1.      ( Kekuasaan absolut )Bidang perkara yang menjadi wewenang Pengadilan Agama
a.       Perkara di bidang perkawinan
Menurut penjelasan pasal 49 huruf ( a ) UU nomor 3 tahun 2006 disebutkan bahwa yang dimaksud dengan perkawinan adalah hal-hal yang diatur dalam UU mengenai perkawinan yang berlaku, yang dilakukan menurut Syari’at Islam antara lain :
1.      Ijin beristri dari seorang
2.      Ijin melangsungkan perkawinan bagi yang belum berusia 21 tahun, dalam hal orang tua atau wali atau keluarga dalam garis lurus ada perbedaan pendapat.
3.      Dispensasi kawin
4.      Pencegahan perkawinan
5.      Penolakan perkawinan oleh Pegawai Pencatatan Sipil
6.      Pembatalan perkawinan
7.      Gugatan kelalaian atas kewajiban suami atau istri
8.      Perceraian karena talak
9.      Gugatan perceraian
10.  Penyelesaian harta bersama
11.  Penguasaan anak-anak
12.  Ibu dapat memikul biaya pemeliharaan dan pendidikan anak bila mana bapak yang seharusnya bertanggung jawab tidak memenuhinya.[9]





b.      Perkara di bidang Waris
Dalam penjeasan pasal 49 huruf (b) UU nomor 3 tahun 2006, yang dimaksud dengan “ waris adalah penentuan siapa yang menjadi ahli waris, penentuan harta peninggalan, penentan bagian masing-masing ahli waris dan melaksanakan pembagian harta peninggalan tersebut, serta penetapan siapa yang menjadi ahli waris, penentuan bagi masing-masing ahli waris[10].

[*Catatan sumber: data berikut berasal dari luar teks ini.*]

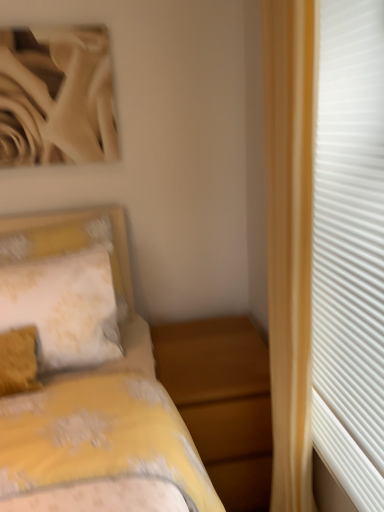
What is the approximate height of white textured curtain at right?

It is 1.17 meters.

This screenshot has height=512, width=384. Describe the element at coordinates (326, 244) in the screenshot. I see `white textured curtain at right` at that location.

This screenshot has width=384, height=512. What are the coordinates of `matte wood nightstand at lower center` in the screenshot? It's located at (222, 402).

Where is `yellow floral fabric pillow at left`? Image resolution: width=384 pixels, height=512 pixels. yellow floral fabric pillow at left is located at coordinates (64, 307).

The width and height of the screenshot is (384, 512). What are the coordinates of `pillow that is above the matte wood nightstand at lower center (from a real-world perspective)` in the screenshot? It's located at (64, 307).

Based on the photo, is matte wood nightstand at lower center behind yellow floral fabric pillow at left?

No, the depth of matte wood nightstand at lower center is less than that of yellow floral fabric pillow at left.

From the image's perspective, is matte wood nightstand at lower center positioned above or below yellow floral fabric pillow at left?

Clearly, from the image's perspective, matte wood nightstand at lower center is below yellow floral fabric pillow at left.

From a real-world perspective, who is located higher, matte wood nightstand at lower center or yellow floral fabric pillow at left?

From a 3D spatial view, yellow floral fabric pillow at left is above.

Does matte wood nightstand at lower center have a smaller size compared to white textured curtain at right?

No.

Considering the positions of objects matte wood nightstand at lower center and white textured curtain at right in the image provided, who is more to the right, matte wood nightstand at lower center or white textured curtain at right?

white textured curtain at right is more to the right.

From the image's perspective, is matte wood nightstand at lower center located above or below white textured curtain at right?

Based on their image positions, matte wood nightstand at lower center is located beneath white textured curtain at right.

Considering the sizes of objects matte wood nightstand at lower center and white textured curtain at right in the image provided, who is shorter, matte wood nightstand at lower center or white textured curtain at right?

Standing shorter between the two is matte wood nightstand at lower center.

Is the surface of white textured curtain at right in direct contact with matte wood nightstand at lower center?

No, white textured curtain at right is not making contact with matte wood nightstand at lower center.

Is white textured curtain at right facing towards matte wood nightstand at lower center?

No, white textured curtain at right does not turn towards matte wood nightstand at lower center.

Which is correct: white textured curtain at right is inside matte wood nightstand at lower center, or outside of it?

white textured curtain at right is outside matte wood nightstand at lower center.

Between point (359, 269) and point (248, 423), which one is positioned in front?

The point (359, 269) is more forward.

Does point (297, 497) come behind point (22, 289)?

No, (297, 497) is in front of (22, 289).

Which object is further away from the camera, white textured curtain at right or yellow floral fabric pillow at left?

yellow floral fabric pillow at left is further away from the camera.

From the image's perspective, which object appears higher, white textured curtain at right or yellow floral fabric pillow at left?

white textured curtain at right, from the image's perspective.

Which is behind, yellow floral fabric pillow at left or matte wood nightstand at lower center?

Positioned behind is yellow floral fabric pillow at left.

Between point (72, 361) and point (251, 360), which one is positioned in front?

The point (72, 361) is closer.

Is yellow floral fabric pillow at left at the right side of matte wood nightstand at lower center?

No, yellow floral fabric pillow at left is not to the right of matte wood nightstand at lower center.

Which object is wider, yellow floral fabric pillow at left or white textured curtain at right?

yellow floral fabric pillow at left.

How distant is yellow floral fabric pillow at left from white textured curtain at right?

yellow floral fabric pillow at left and white textured curtain at right are 63.61 centimeters apart.

Looking at this image, from the image's perspective, between yellow floral fabric pillow at left and white textured curtain at right, which one is located above?

white textured curtain at right appears higher in the image.

Who is bigger, yellow floral fabric pillow at left or white textured curtain at right?

white textured curtain at right is bigger.

Find the location of a particular element. The height and width of the screenshot is (512, 384). nightstand below the yellow floral fabric pillow at left (from the image's perspective) is located at coordinates (222, 402).

What are the coordinates of `nightstand below the white textured curtain at right (from a real-world perspective)` in the screenshot? It's located at (222, 402).

Estimate the real-world distances between objects in this image. Which object is closer to matte wood nightstand at lower center, yellow floral fabric pillow at left or white textured curtain at right?

Among the two, yellow floral fabric pillow at left is located nearer to matte wood nightstand at lower center.

When comparing their distances from white textured curtain at right, does matte wood nightstand at lower center or yellow floral fabric pillow at left seem closer?

Based on the image, matte wood nightstand at lower center appears to be nearer to white textured curtain at right.

Based on their spatial positions, is yellow floral fabric pillow at left or matte wood nightstand at lower center closer to white textured curtain at right?

matte wood nightstand at lower center is closer to white textured curtain at right.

c.       Perkara di bidang Wasiat
Dalam penjelasan  pasal  49 huruf (c) UU Nomor 3 Tahun 2006, yang dimaksud dengan “wasiat’ adalah perbuatan seseorang memberikan suatu benda atau manfaat kepada orang lain atau lembaga/badan hukum, yang berlaku setelah yang memeberikan wasiat meninggal dunia[11].
d.      Perkara di bidang Hibah
Dalam penjelasan pasal  49 huruf (d ) UU Nomor 3 Tahun 2006, yang dimaksud dengan “ hibah”  adalah pemberian suatu benda secara sukarela dan tanpa imbalan dari seseorang atau badan hukum kepada orang lain atau badan hukum untuk dimiliki[12].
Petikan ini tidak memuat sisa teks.